1 Corinthiens 7:17-31

Seulement, que chacun marche selon la part que le Seigneur lui a faite, selon l’appel qu’il a reçu de Dieu. C’est ainsi que je l’ordonne dans toutes les Eglises.
18 Quelqu’un a-t-il été appelé étant circoncis, qu’il demeure circoncis; quelqu’un a-t-il été appelé étant incirconcis, qu’il ne se fasse pas circoncire.
19 La circoncision n’est rien, et l’incirconcision n’est rien, mais l’observation des commandements de Dieu est tout.
20 Que chacun demeure dans l’état où il était lorsqu’il a été appelé.
21 As-tu été appelé étant esclave, ne t’en inquiète pas; mais si tu peux devenir libre, profites-en plutôt.
22 Car l’esclave qui a été appelé dans le Seigneur est un affranchi du Seigneur; de même, l’homme libre qui a été appelé est un esclave de Christ.

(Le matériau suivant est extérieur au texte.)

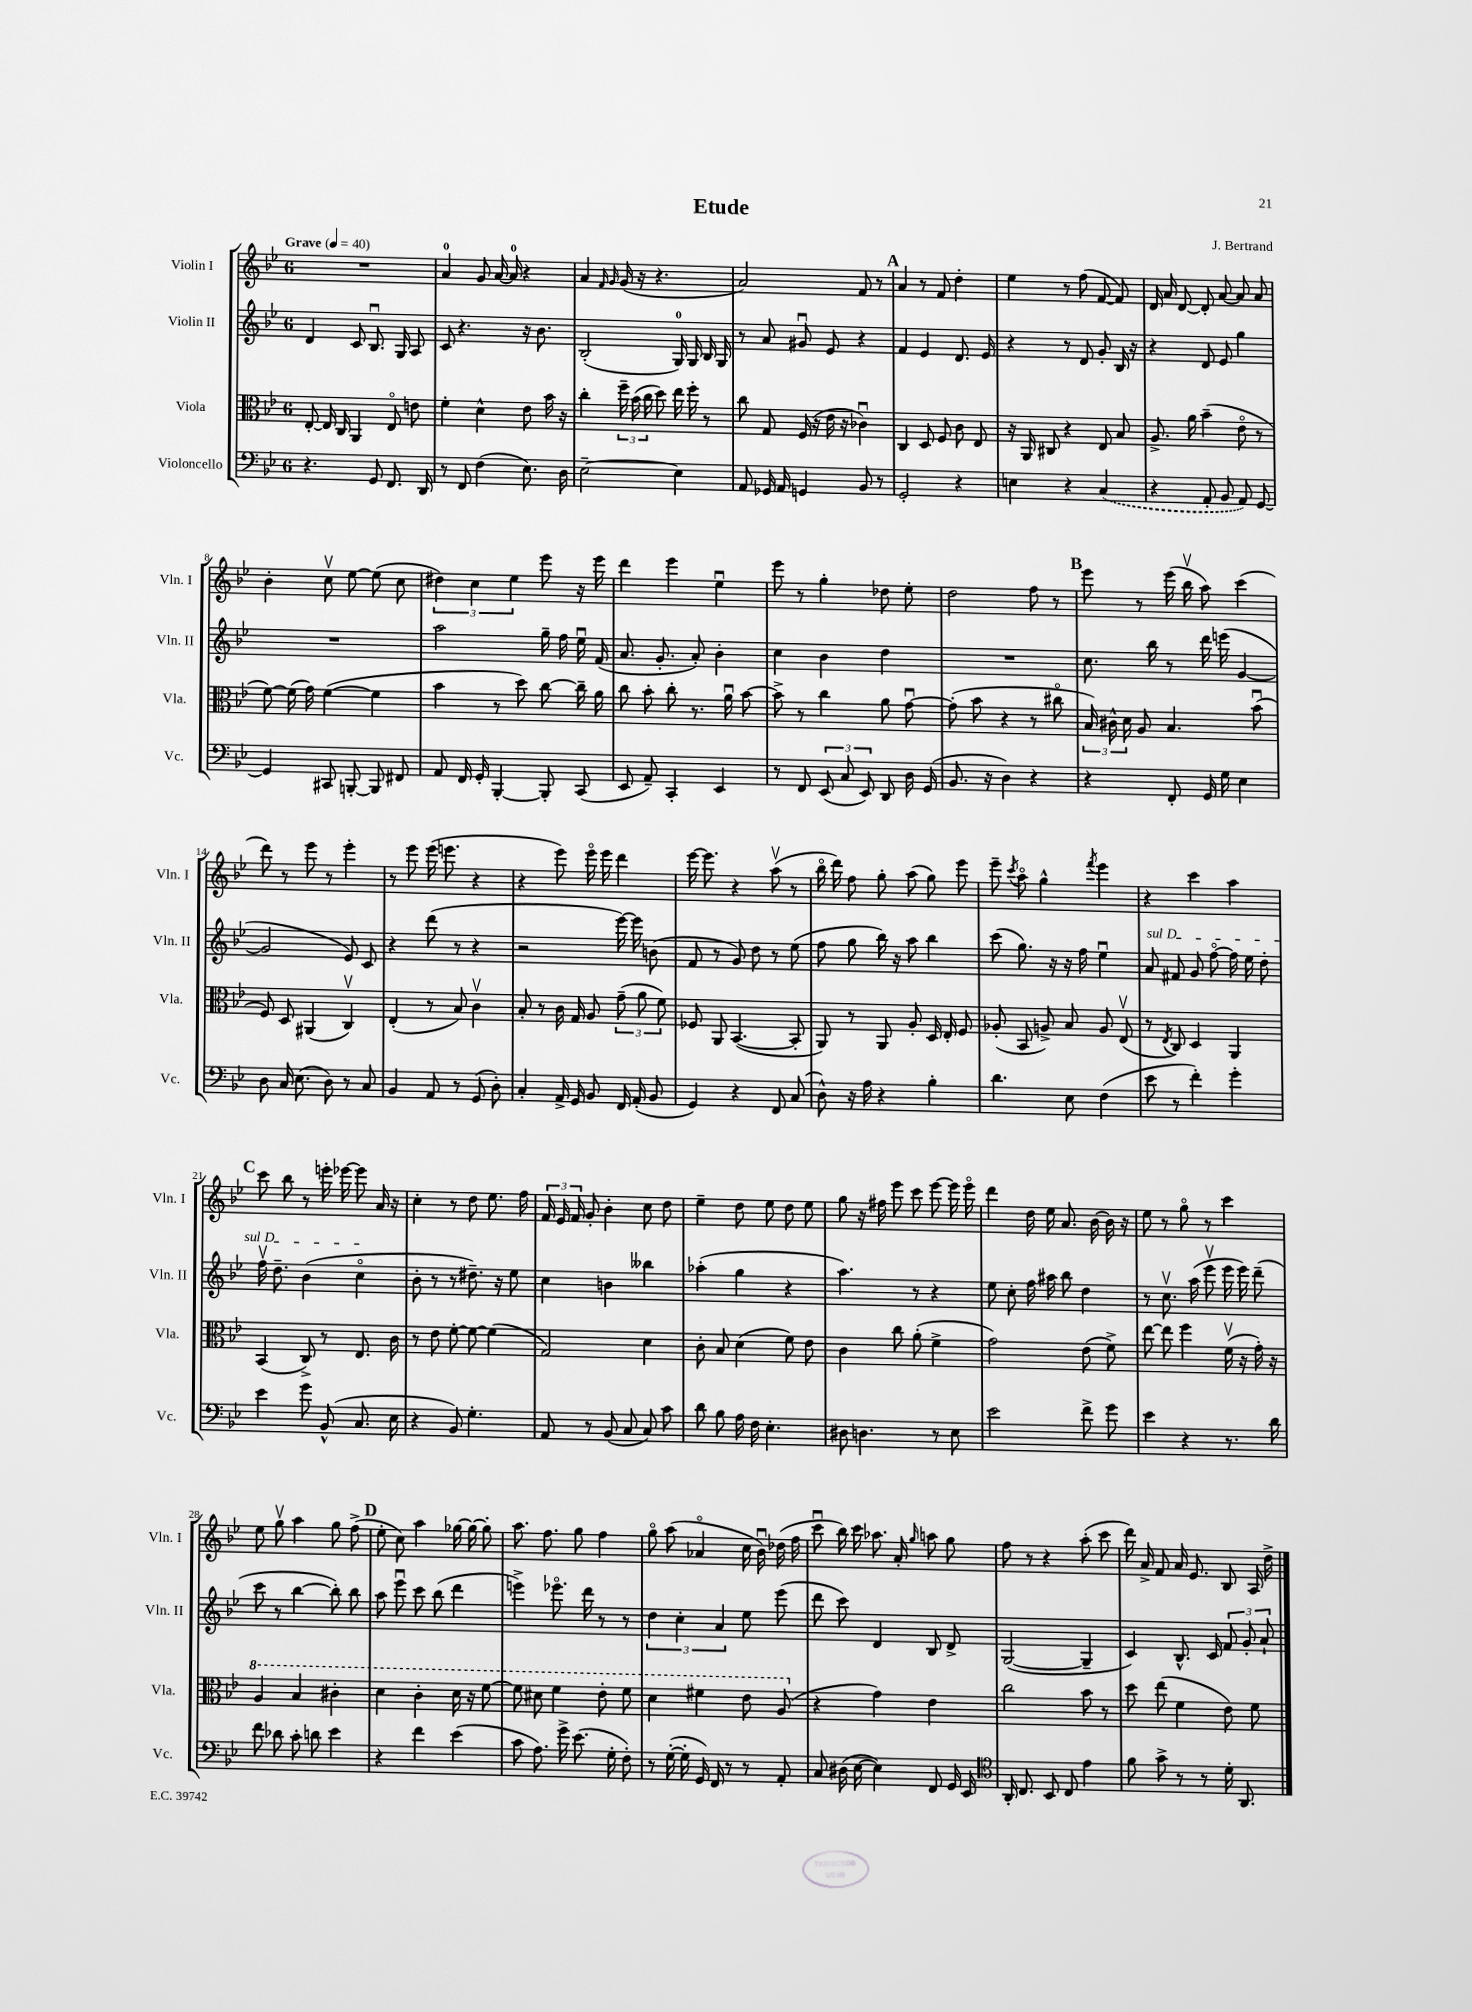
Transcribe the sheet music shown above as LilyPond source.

\header { title = "Etude" composer = "J. Bertrand" }
<<
\new StaffGroup <<
\new Staff = "s0" \with { instrumentName = "Violin I" shortInstrumentName = "Vln. I" } {
    \clef treble \key bes \major \once \override Staff.TimeSignature.style = #'single-digit \time 6/8 \tempo "Grave" 4 = 40
    \autoBeamOff R2. |
    a'4-0 g'8 a'16~ a'16-0 r4 |
    a'4 \grace { f'16 g'16 } g'16( r16 r4. |
    a'2) f'8 r8 |
    \mark \markup { \bold "A" } a'4 r8 f'8 d''4-. |
    ees''4 r8 f''8( f'8~ f'8) |
    d'16 a'16 d'8~ d'8-. a'8~ a'8 a'8 |
    bes'4-. c''8\upbow ees''8~ ees''8( c''8 |
    \tuplet 3/2 { dis''4) c''4 ees''4 } ees'''8 r16 ees'''16 |
    d'''4 ees'''4 ees''4\downbow |
    ees'''8 r8 g''4-. des''8 ees''8-. |
    d''2 f''8 r8 |
    \mark \markup { \bold "B" } ees'''8 r8 ees'''16( bes''16\upbow a''8) c'''4( |
    d'''8) r8 ees'''8 r8 ees'''4-. |
    r8 ees'''8 ees'''16( e'''8. r4 |
    r4 ees'''8) ees'''16\flageolet ees'''16 d'''4 |
    ees'''16~ ees'''8. r4 a''8\upbow( r8 |
    bes''16\flageolet d'''16) f''8 g''8-. a''8( g''8) ees'''8 |
    ees'''8-- \acciaccatura { c'''8 } a''8\flageolet g''4-^ \acciaccatura { f'''8 } ees'''4 |
    r4 c'''4 a''4 |
    \mark \markup { \bold "C" } c'''8 bes''8 r8 e'''16-. ees'''16~ ees'''8 a'16 r16 |
    c''4-. r8 d''8 ees''8. f''16 |
    \tuplet 3/2 { f'16 ees'16 f'16 } g'8-. bes'4-. c''8 d''8 |
    ees''4-- d''8 ees''8 d''8 ees''8 |
    g''8 r16 fis''16 ees'''8 c'''8 ees'''8~ ees'''16 ees'''16\flageolet |
    d'''4 d''16 ees''16 a'8. bes'16~ bes'16 r16 |
    ees''8 r8 g''8\flageolet r8 c'''4 |
    ees''8 g''8\upbow a''4 g''8 f''8->( |
    \mark \markup { \bold "D" } ees''8-. c''8) a''4 ges''16~ ges''16~ ges''8-. |
    a''8. f''8. g''8 f''4 |
    g''8\flageolet a''8( aes'4\flageolet c''16 bes'16\downbow) des''16( f''16 |
    c'''8\downbow bes''16) c'''16 aes''8. a'16-. \grace { g''16 } a''8 g''8 |
    f''8 r8 r4 a''8-.( c'''8 |
    d'''16) a'16-> f'8 a'16 ees'8. bes8 a16 d''16-> \bar "|." |
}
\new Staff = "s1" \with { instrumentName = "Violin II" shortInstrumentName = "Vln. II" } {
    \clef treble \key bes \major \once \override Staff.TimeSignature.style = #'single-digit \time 6/8
    \autoBeamOff d'4 c'8 bes8.\downbow g16 a8 |
    c'8 r4. r16 bes'8. |
    bes2-.( g16-0) g16 bes16 g16 |
    r8 a'8 gis'8\downbow ees'8 r4 |
    \mark \markup { \bold "A" } f'4 ees'4 d'8. ees'16 |
    r4 r8 d'8 g'8-. bes16 r16 |
    r4 d'8 ees'8 g''4 |
    R2. |
    a''2 g''16-- f''16 ees''16\downbow f'16( |
    a'8. g'8.-. a'8-.) bes'4-. |
    c''4 bes'4 d''4 |
    R2. |
    \mark \markup { \bold "B" } c''8. bes''16 r8 d'''16 e'''16( g'4~ |
    g'2 ees'8) c'8 |
    r4 d'''8( r8 r4 |
    r2 ees'''16~) ees'''16 b'8( |
    f'8 r8 g'8) d''8 r8 ees''8( |
    f''8 g''8 bes''16) r16 a''8 bes''4 |
    c'''8( g''8.) r16 r16 f''16 ees''4\downbow |
    \once \override TextSpanner.bound-details.left.text = \markup { \italic "sul D" } a'8\startTextSpan fis'8 g'8 f''8~\flageolet f''16 ees''16 d''8-. |
    \mark \markup { \bold "C" } f''16\upbow d''8.-- bes'4( c''4\flageolet\stopTextSpan |
    bes'8-. r8 r8 dis''8.--) r16 ees''8 |
    c''4 b'4 beses''4 |
    aes''4-.( g''4 r4 |
    a''4.) r8 r4 |
    ees''8 c''8-. f''16 ais''16 bes''8 d''4 |
    r8 c''8.\upbow a''16( ees'''8\upbow ees'''16 ees'''16) d'''8--( |
    c'''8 r8 bes''4~ bes''8-.) bes''8 |
    \mark \markup { \bold "D" } a''8 ees'''8\downbow c'''8 bes''8( d'''4 |
    e'''4->) ees'''8.\flageolet d'''16 r8 r8 |
    \tuplet 3/2 { d''4 c''4-. a'4 } ees''8 ees'''8( |
    d'''8 c'''8) d'4 bes8 d'8-> |
    g2~( g4-- |
    c'4) bes8.-^ c'16 \tuplet 3/2 { f'8 g'8-. a'8-! } \bar "|." |
}
\new Staff = "s2" \with { instrumentName = "Viola" shortInstrumentName = "Vla." } {
    \clef alto \key bes \major \once \override Staff.TimeSignature.style = #'single-digit \time 6/8
    \autoBeamOff ees8~-. ees16 c16 a,4 ees8\flageolet e'8 |
    f'4-. d'4-^ ees'8 bes'16 r16 |
    c''4-. \tuplet 3/2 { f''16-- bes'16( c''16 } d''8) ees''16 f''16-. r8 |
    c''8 g8 f16( r16 ees'16 r16 ces'4\downbow) |
    \mark \markup { \bold "A" } c4 d8 f8 c'8 ees8 |
    r16 a,16 cis8 r4 ees8 bes8 |
    a8.-> a'16 bes'4--( ees'8\flageolet r8 |
    f'8~) f'16( g'16) f'4~( f'4 |
    bes'4 r8 d''8) c''8~ c''16-- a'16 |
    c''8 bes'8-. c''8-. r8. a'16\downbow bes'8~ |
    bes'8-> r8 c''4 a'8 g'8~\downbow |
    g'8-.( bes'8 r4 r8 cis''8\flageolet |
    \mark \markup { \bold "B" } \tuplet 3/2 { bes16) cis'16-^ d'16 } a8 bes4. bes'8\downbow( |
    f8) d8 ais,4( c4\upbow) |
    ees4-.( r8 bes8) c'4\upbow |
    bes8-. r8 c'16 g16 a8 \tuplet 3/2 { g'8--( a'8 f'8) } |
    fes8 a,8 bes,4.~( bes,8-. |
    a,8) r8 a,8 a8-. d16 ees16-. f8 |
    aes8-.( bes,8 a8->) bes8 a8 ees8\upbow( |
    r8 \acciaccatura { ees8 } c8) d4 a,4 |
    \mark \markup { \bold "C" } bes,4( c8->) r8 ees8. c'16 |
    r8 ees'8 f'8~-. f'8~ f'4( |
    g2) d'4 |
    c'8-. bes8 d'4( f'8) ees'8 |
    c'4 c''8 a'8-.( f'4-> |
    g'2) ees'8( f'8->) |
    ees''8~ ees''8 f''4 f'16\upbow( r16 g'16-.) r16 |
    \ottava #1 a'4 bes'4 cis''4-. |
    \mark \markup { \bold "D" } d''4 c''4-. d''16 r16 f''8~ |
    f''8 dis''8 f''4 ees''8-. f''8 |
    d''4 fis''4 ees''8 a'8( \ottava #0 |
    r4 g'4) ees'4 |
    c''2 bes'8 r8 |
    d''8 ees''8( f'4 ees'8) f'8 \bar "|." |
}
\new Staff = "s3" \with { instrumentName = "Violoncello" shortInstrumentName = "Vc." } {
    \clef bass \key bes \major \once \override Staff.TimeSignature.style = #'single-digit \time 6/8
    \autoBeamOff r4. g,8 f,8. d,16 |
    r8 f,8 f4( ees8.) d16 |
    ees2~-- ees4 |
    a,8 ges,16 a,16 g,4 bes,8 r8 |
    \mark \markup { \bold "A" } g,2-. r4 |
    e4 r4 \once \slurDashed c4( |
    r4 a,8-. bes,8 a,8) g,8~ |
    g,4 cis,8 b,,8~-. b,,8 fis,8 |
    a,8 f,16 g,16-. bes,,4~-. bes,,8-. c,8( |
    ees,8 a,8--) c,4-. ees,4 |
    r8 f,8 \tuplet 3/2 { ees,8( c8 ees,8) } d,8 d16 g,16( |
    bes,8. r16 d4) r4 |
    \mark \markup { \bold "B" } r4 f,8-. g,16 g16 ees4 |
    d8 c16 ees8.( d8) r8 c8 |
    bes,4 a,8 r8 g,8( d8-.) |
    c4-. a,16-> g,16 bes,8 f,16 a,16-.( bes,8 |
    g,4) r4 f,8 c8( |
    d8-^) r16 a16 r4 bes4-. |
    d'4. ees8 f4( |
    ees'8 r8 f'4-.) g'4-. |
    \mark \markup { \bold "C" } ees'4 g'8 bes,8-^( c8. ees16 |
    r4 bes,8) g4.-. |
    a,8 r8 bes,8( c8 c8) c'8 |
    d'8 bes8 a16 f16 ees4.-. |
    dis8 d4. r8 ees8 |
    ees'2 f'8-> g'8 |
    ees'4 r4 r8. d'16 |
    f'8 des'8 c'8-. d'8 ees'4 |
    \mark \markup { \bold "D" } r4 f'4 ees'4( |
    c'8 a8.) g'16-> ees'8.( g16-. f8-.) |
    r8 g16~-.( g16-. g,16) f,16 r8 r8 a,8-. |
    c8 dis16( ees16~ ees4) f,8 g,16 ees,16 |
    \clef tenor a,16-. c8. bes,8 c8 ees'4 |
    f'8 g'8-> r8 r8 d'16-. a,8. \bar "|." |
}
>>
>>
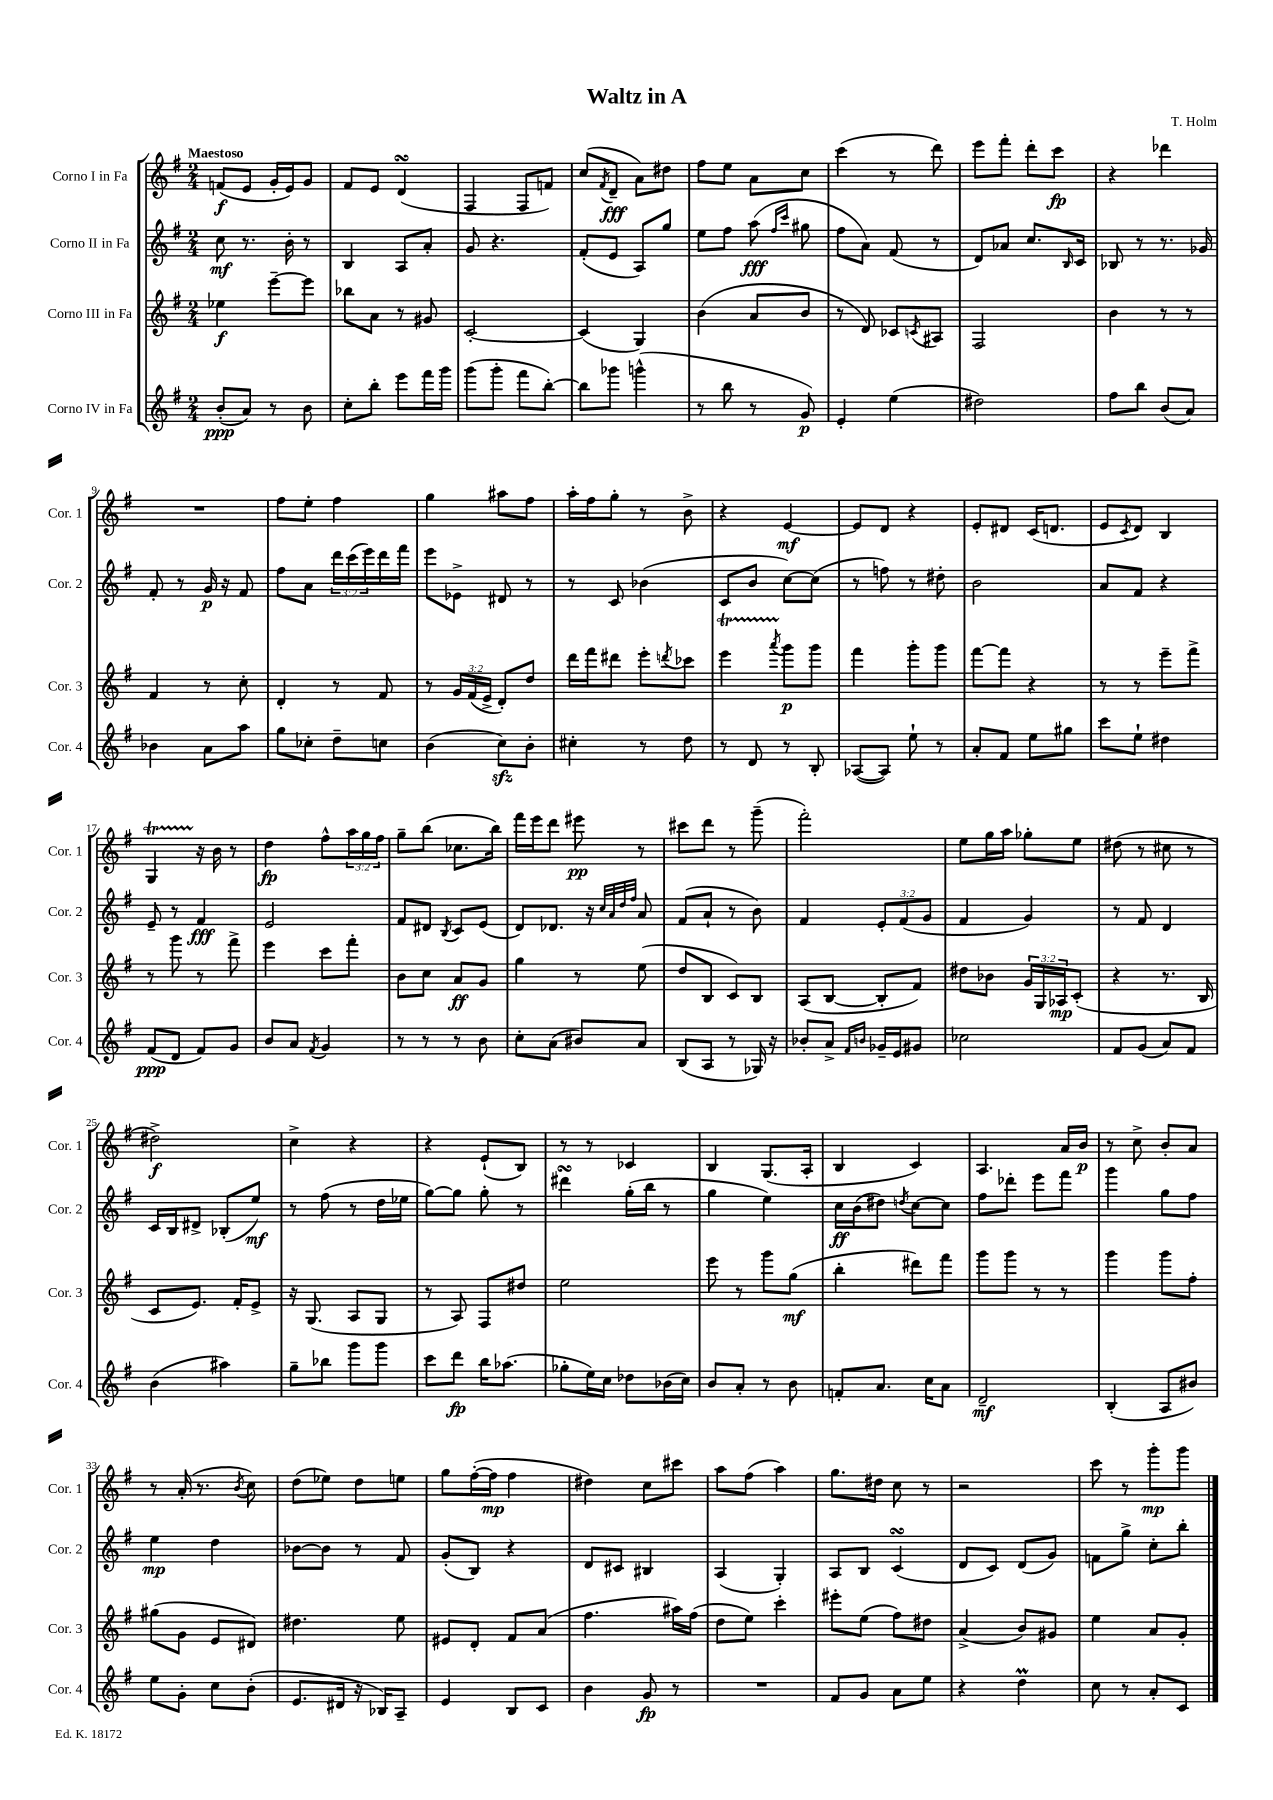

23 Vous avez été rachetés à un grand prix; ne devenez pas esclaves des hommes.
24 Que chacun, frères, demeure devant Dieu dans l’état où il était lorsqu’il a été appelé
...
29 Voici ce que je dis, frères, c’est que le temps est court; que désormais ceux qui ont une femme soient comme n’en ayant pas,
30 ceux qui pleurent comme ne pleurant pas, ceux qui se réjouissent comme ne se réjouissant pas, ceux qui achètent comme ne possédant pas,
31 et ceux qui usent du monde comme n’en usant pas, car la figure de ce monde passe.